Tasks for this exercise:
1. In the color grading discussion, what is the largest number of gamut transforms the writer has seen in a single power grade?
2. Reproduce the part of the color grading discussion starting at "I've seen power" and ending at "is ... totally negotiable.".

Working in ACES is supposedly the Ideal, right? Well, that involves a transform of all media into the ACES working space/s. You've left the original behind on input anyway. And a lot of colorists don't like working in ACES because you end up with a ... not really "look" per se, but the feel of an ACES image.
Nearly all colorists I know that work with wide-gamut working spaces transform ALL clips to their favorite flavor of wide-gamut. In fact, I can't think of any that actually work all clips in their own native space. So every clip on their projects goes through a transform pre-grading.
And in fact, to them that is the whole point. They make it all the same gamut.
And every flipping one of them handles even that process differently. Some do it all in their Project and Media Pool settings. Some do partly there, partly in the nodes of their grades. And some do all their color management in the nodes.
And as I noted, frequently they will shift color space/gamut in a node to X, then back to Y in the next node, because a certain tool works better or smoother to their taste in X rather than their normal space of Y.
I've seen power grades that have up to six gamut transforms in the grade. That may or may not be used on any clip in the entire project.
What it gets back to is that it is important to handle color transforms cleanly and well. If done so, then where and how you apply them is ... totally negotiable.
And to the viewer, normally completely irrelevant.
So that is the reality of color for grading at this time. But most of the above wide gamut stuff really only applies when you are pushing the media hard for some reason. All my colorist acquaintances will say a properly shot project can be worked in a Rec.709 timeline without any notable problems. They've done that many times.
So the one's I've talked with would prefer Premiere had a wide gamut working space, just like thee & me. However ... do they have a HUGE problem with the Rec.709 workflow? No. With the proviso you get decent media, no viewer will ever know.
And ... HDR is still the Wild Wild West. With all the gambling and suprises that come with that at this time. Very few people working in Premiere will have monitors really up to the task of grading HDR. Making it look mostly ok, sure.
But in reality, for most editors, for the vast majority of uses, "mostly ok" is all that is needed. Realistically. Your viewers will be on so many different screens and viewing environments they simply can't really see what you've done "properly" anyway.
The meaning of the color profiles of cameras is needed to draw out colors and play with curves as much as this space allows. In the REC 709 space, we limit ourselves to this moment. Because it is the smallest. If we pull out all the possibilities from REC 709, then the picture will receive artifacts in the form of color destruction. With wider spaces, you'll have potential compared to the REC 709. This is the point of working with a wide space at the very beginning, and only then limit it to the standard 709 range. As you noted about the frames received from Drone H. 254/265 in comparison with other LOG, BRAW, HLG formats, DRONE frames will be limited in color manipulation. This does not mean that it is bad to work with them and paint them. I'm talking a little deeper for colorists who dive into the possibilities of camera profiles. I explain how to work with color profiles with a wide range. We first develop the material from the camera manufacturer, and then we do all the manipulations with the primary color correction before the development, that is, we set the chronology where the developing LUT will be the penultimate in the color correction chain. It is followed by stylistic images. This way we will retain more flexibility in working with the color in the profile of the shot material. If we interpret the material immediately before placing it on the timeline, then we will immediately cut the camera space into the smallest REC 709 space.

Dataset excerpts:

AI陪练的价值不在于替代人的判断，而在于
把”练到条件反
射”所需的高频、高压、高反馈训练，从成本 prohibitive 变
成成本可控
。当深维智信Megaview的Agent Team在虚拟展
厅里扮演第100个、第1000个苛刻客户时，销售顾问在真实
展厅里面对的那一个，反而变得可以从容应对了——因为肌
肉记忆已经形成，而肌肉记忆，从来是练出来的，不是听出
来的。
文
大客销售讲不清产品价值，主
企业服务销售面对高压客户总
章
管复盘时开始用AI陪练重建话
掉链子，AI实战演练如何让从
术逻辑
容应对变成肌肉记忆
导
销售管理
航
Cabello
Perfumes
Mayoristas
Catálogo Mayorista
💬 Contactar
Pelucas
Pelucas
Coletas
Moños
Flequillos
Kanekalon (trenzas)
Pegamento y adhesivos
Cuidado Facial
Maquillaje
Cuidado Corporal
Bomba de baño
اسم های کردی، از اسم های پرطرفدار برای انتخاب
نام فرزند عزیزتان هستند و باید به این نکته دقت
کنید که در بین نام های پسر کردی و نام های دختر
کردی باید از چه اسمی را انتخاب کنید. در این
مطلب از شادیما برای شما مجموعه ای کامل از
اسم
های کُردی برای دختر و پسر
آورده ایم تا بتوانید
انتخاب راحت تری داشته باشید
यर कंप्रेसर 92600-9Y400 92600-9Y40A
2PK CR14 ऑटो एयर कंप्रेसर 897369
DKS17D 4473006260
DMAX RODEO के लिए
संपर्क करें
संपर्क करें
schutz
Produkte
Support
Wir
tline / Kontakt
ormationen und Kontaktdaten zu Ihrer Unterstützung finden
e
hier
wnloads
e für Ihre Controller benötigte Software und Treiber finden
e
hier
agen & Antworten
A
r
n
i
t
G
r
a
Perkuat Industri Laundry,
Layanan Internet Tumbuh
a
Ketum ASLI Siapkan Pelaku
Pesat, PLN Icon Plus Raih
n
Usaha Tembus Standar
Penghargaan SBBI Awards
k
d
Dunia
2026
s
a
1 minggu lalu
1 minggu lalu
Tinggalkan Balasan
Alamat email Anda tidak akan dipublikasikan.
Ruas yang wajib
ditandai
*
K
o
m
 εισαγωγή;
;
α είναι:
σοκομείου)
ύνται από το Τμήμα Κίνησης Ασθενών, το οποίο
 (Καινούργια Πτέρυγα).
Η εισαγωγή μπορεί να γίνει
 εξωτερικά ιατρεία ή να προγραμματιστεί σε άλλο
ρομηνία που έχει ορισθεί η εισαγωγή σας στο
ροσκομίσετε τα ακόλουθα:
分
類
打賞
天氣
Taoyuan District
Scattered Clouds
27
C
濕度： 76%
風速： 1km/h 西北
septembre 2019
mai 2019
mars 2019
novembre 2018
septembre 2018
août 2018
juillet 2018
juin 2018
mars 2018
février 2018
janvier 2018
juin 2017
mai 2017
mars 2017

Solved tasks:
1. Up to six gamut transforms.

2.
I've seen power grades that have up to six gamut transforms in the grade. That may or may not be used on any clip in the entire project.
What it gets back to is that it is important to handle color transforms cleanly and well. If done so, then where and how you apply them is ... totally negotiable.